In 2010, Congress passed the Nuclear Forensics and Attribution Act, which created initiatives to support research into determining the source of nuclear or radiological material that has been either confiscated or recovered from a detonated weapon. This allows authorities to identify the origin of the material and piece together how it was obtained and who is responsible for its unauthorized use. Effective attribution requires a robust capability to analyze and characterize samples in a timely manner in order to measure radioisotopes with short half-lives.
Timothy Jacomb-Hood, a graduate student working with Center for Nuclear Security Science and Policy Initiatives (NSSPI) Deputy Director Dr. Craig Marianno, is working on developing new tools for achieving efficient attribution of these samples. According to Jacomb-Hood, “The result of my research is a new way to triage collected nuclear forensic samples.” He focused on repurposing an existing commercially available, mechanically-cooled High-Purity Germanium (HPGe) detector for measuring the spatial distribution of radioisotopes within a sample.

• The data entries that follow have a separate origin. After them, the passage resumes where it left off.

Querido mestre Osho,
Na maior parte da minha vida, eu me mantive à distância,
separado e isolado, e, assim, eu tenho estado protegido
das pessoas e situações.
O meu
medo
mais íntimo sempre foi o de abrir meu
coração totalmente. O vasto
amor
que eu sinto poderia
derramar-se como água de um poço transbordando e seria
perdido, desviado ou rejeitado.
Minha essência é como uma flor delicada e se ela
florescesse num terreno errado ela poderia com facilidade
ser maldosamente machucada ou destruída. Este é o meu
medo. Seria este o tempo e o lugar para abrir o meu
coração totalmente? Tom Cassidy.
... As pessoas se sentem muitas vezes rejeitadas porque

“I studied this first experimentally, and second through electrodynamic simulations to understand the detector’s response. As a corollary to discovering the importance of knowing the interaction location, I developed a better method to locate the interaction position within the germanium,” said Jacomb-Hood.
To achieve this, Jacomb-Hood conducted an intensive study of a germanium crystal’s change in response based on where the photon interacted. He used the Germanium Gamma-ray Imager (GeGI), a planar HPGe in his study. He investigated the ability of GeGI for measuring heterogeneous sources in the near field, placed directly on the detector’s faceplate to perform isotopic mapping for application in nuclear forensics. His study revealed that the intrinsic efficiency is strongly dependent on where the photons interacted within the germanium and was found to vary by up to 20% within the sensitive volume of the detector.
After completing the experimental part of his study, Jacomb-Hood further analyzed the GeGI using electrodynamic simulations to improve the sub-pixel position determination. The more accurately the event’s position is known, the more accurately its activity can be measured. Using software post-processing developed through simulations and applied to experimentally collected data, he was able to improve the GeGI’s ability to determine an event’s location by ~20%.
Jacomb-Hood explains that one of the more basic assumptions made with radiation detection is that the detector is uniform, and it does not matter where within it the photon interaction occurs. However, he said, “My research found that our detector had significant efficiency variation across its face and that for small sources close to the detector this spatially variant efficiency needs to be accounted for.”
After having successfully defended his thesis in October, Jacomb-Hood will be graduating with his Master of Science degree in nuclear engineering from Texas A&M University in December 2020. He also earned graduate certificates in Nuclear Security and Advanced International Affairs. Upon completion of his coursework, Jacomb-Hood moved to Richland, WA where he completed his graduate research at Pacific Northwest National Laboratory. While there, he worked on in-field gamma radiation imaging for triage of high activity nuclear forensic samples collected in a post-detonation environment. Jacomb-Hood was a part of NNSA Graduate Fellowship Program class of 2019 and supported the Office of Material Disposition at the Savannah River Site where he focused on Material Control and Accountability, Safety Basis, and regulatory requirements. His masters research was funded by the South Carolina Research and Education Foundation’s Nuclear Forensic Graduate Fellowship.
“One of the highlights,” said Jacomb-Hood of his time with NSSPI, “was experiencing Disaster City. It was so much fun being able to crawl into a rubble pile and hide a radioactive source for other students to find.” Graduate students in Dr. Marianno’s research group regularly help set up and conduct field radiation detection exercises at the Texas A&M Engineering Extension Service’s Disaster City training facility.
While at Texas A&M, Jacomb-Hood was a teaching assistant for the Radiation Detection and Nuclear Material Measurement class and traveled to England as a part of the International Nuclear Facilities Experience, sponsored by the Department of Energy’s National Nuclear Security Administration. He was elected to both Secretary and then Vice-President of the Texas A&M student chapter of the Institute for Nuclear Materials Management (INMM). He also served on the organizing and planning committee for the Institute of Nuclear Materials Management Safeguards Culture Workshop that Texas A&M hosted in 2016. He is currently seeking employment within the Nuclear Security Enterprise.